The Bible is filled with the wonder of God’s grace, mercy and compassion on sinful humanity. The Old Testament prophets taught that anyone who had experienced His mercy and compassion would feel it his duty to have compassion on others, especially the fatherless, the widow, the stranger, the poor and the afflicted. [Deuteronomy especially stressed that Israel was to show compassion to all of these groups.] Jesus both taught compassion and modeled compassion in His earthy ministry. When Jesus was confronted with human need, the Gospels often state that He was “moved with compassion.” What He felt inwardly led Him to action—healing the sick, giving sight to the blind, hearing to the deaf, etc.

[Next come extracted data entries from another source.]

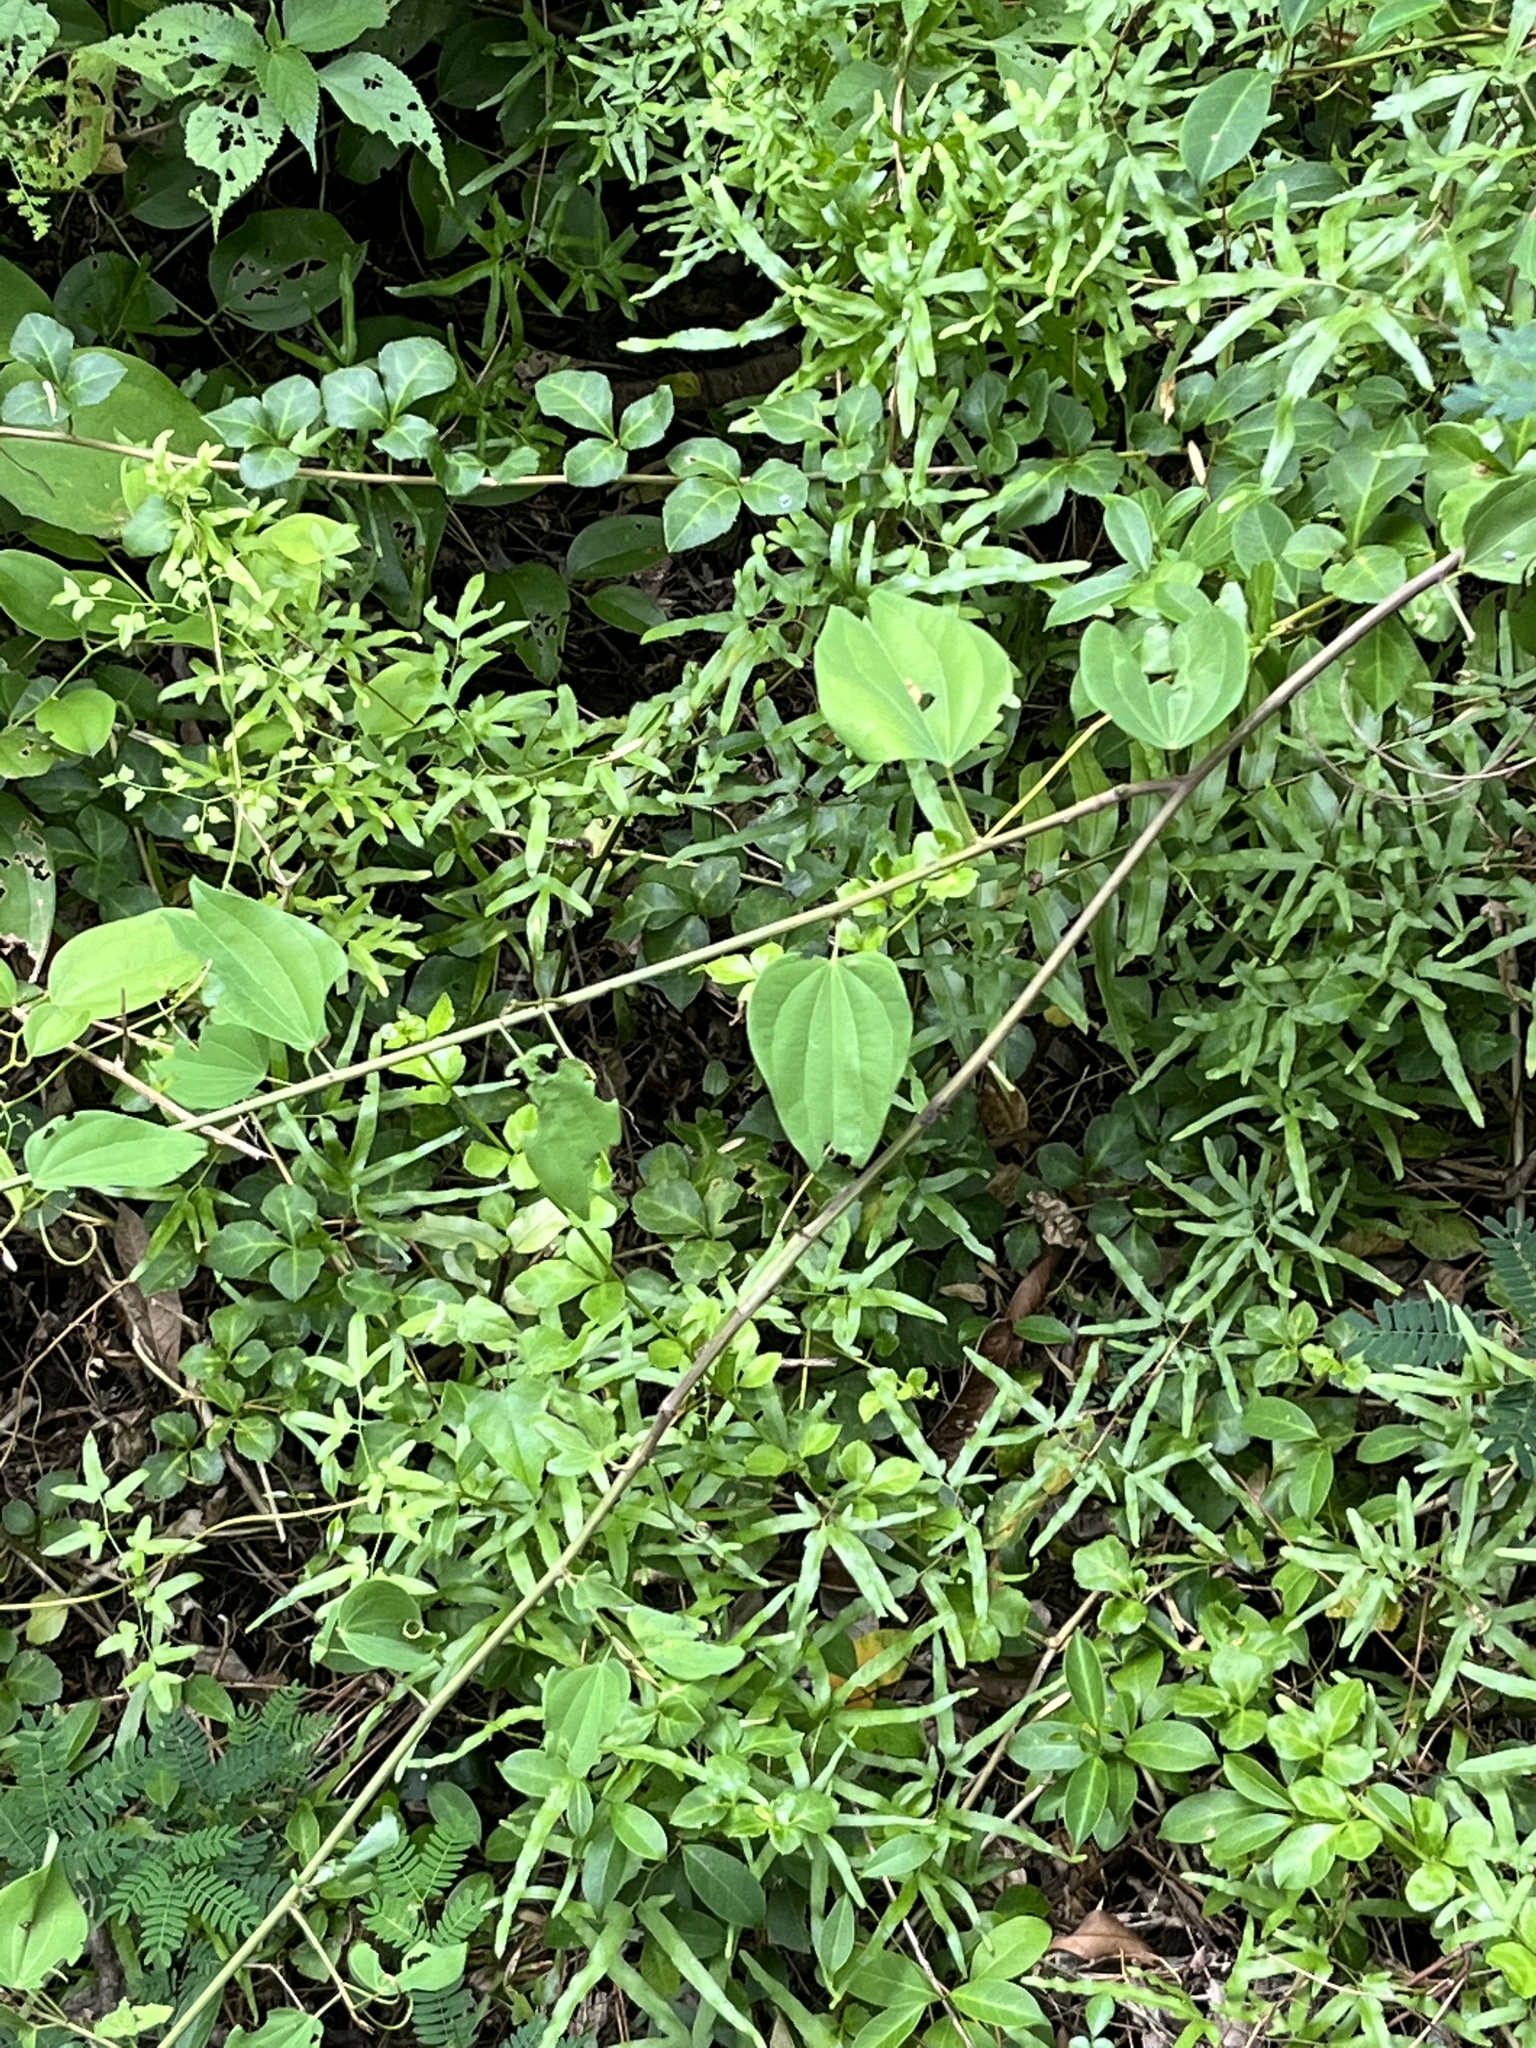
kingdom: Plantae
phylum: Tracheophyta
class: Magnoliopsida
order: Fabales
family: Fabaceae
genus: Phanera
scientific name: Phanera championii
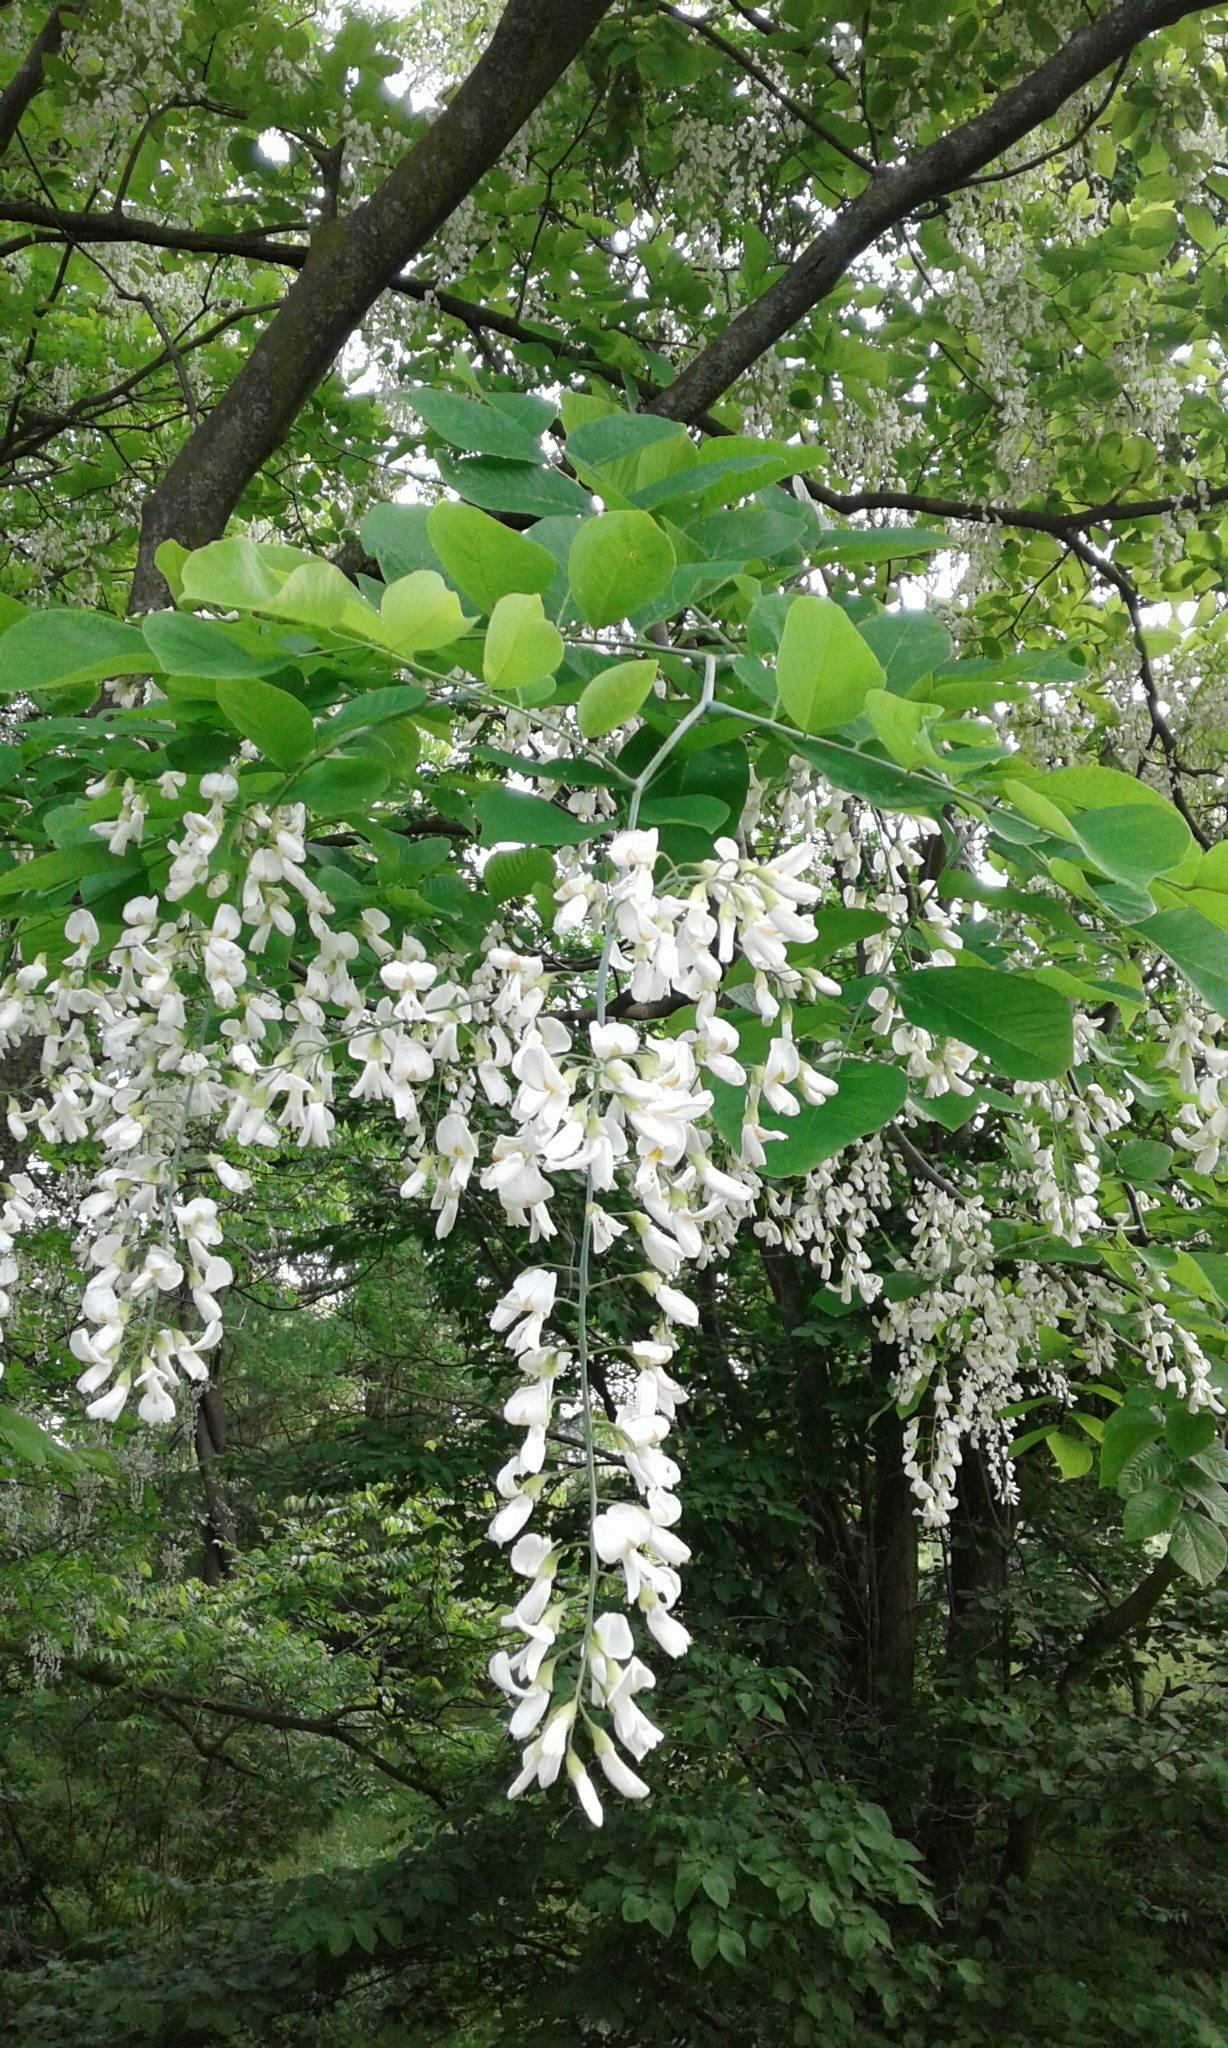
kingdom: Plantae
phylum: Tracheophyta
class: Magnoliopsida
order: Fabales
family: Fabaceae
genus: Robinia
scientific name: Robinia pseudoacacia
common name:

Compassion meshes with grace and mercy to explain how God deals with sinful humanity—and because we as Christians have experienced these blessings we should be people of compassion, grace and mercy. It is astonishing to me that some members of Congress in the Republican Party are unwilling to extend this proven and tested example of compassion—PEPFAR. Their hardness of heart and their seared conscience are shameful and disgusting. May God have mercy on these people who are our leaders and cause them to exhibit the compassion that the Son of God has on lost humanity.
See George W. Bush in the Washington Post 13 September 2023); “The Morning” of the New York Times (2 October 2023); and Nicholas Kristof, “Will Republicans Abandon This Medical Triumph?” in the New York Times (21 September 2023).